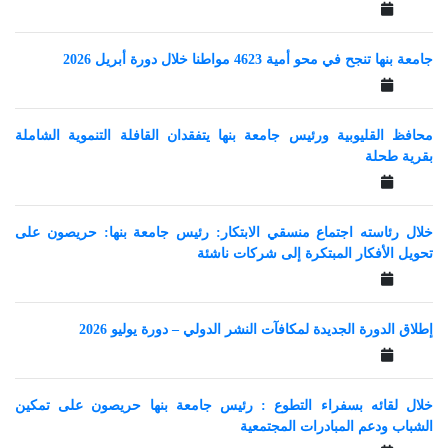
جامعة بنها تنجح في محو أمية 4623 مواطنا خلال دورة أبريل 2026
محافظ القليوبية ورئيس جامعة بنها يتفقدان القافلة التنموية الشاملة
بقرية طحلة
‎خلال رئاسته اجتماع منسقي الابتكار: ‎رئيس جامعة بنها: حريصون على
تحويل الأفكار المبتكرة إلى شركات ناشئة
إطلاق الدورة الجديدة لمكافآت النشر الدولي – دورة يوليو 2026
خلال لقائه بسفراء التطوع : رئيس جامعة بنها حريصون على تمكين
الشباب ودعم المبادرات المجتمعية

···

**Task to carry out**
Rewrite all of the lines above, substituting "الجامعة" for every occurrence of "جامعة بنها" and keeping everything else unchanged. Leave the pictures out of your answer.

**Exercise result**
الجامعة تنجح في محو أمية 4623 مواطنا خلال دورة أبريل 2026
محافظ القليوبية ورئيس الجامعة يتفقدان القافلة التنموية الشاملة
بقرية طحلة
‎خلال رئاسته اجتماع منسقي الابتكار: ‎رئيس الجامعة: حريصون على
تحويل الأفكار المبتكرة إلى شركات ناشئة
إطلاق الدورة الجديدة لمكافآت النشر الدولي – دورة يوليو 2026
خلال لقائه بسفراء التطوع : رئيس الجامعة حريصون على تمكين
الشباب ودعم المبادرات المجتمعية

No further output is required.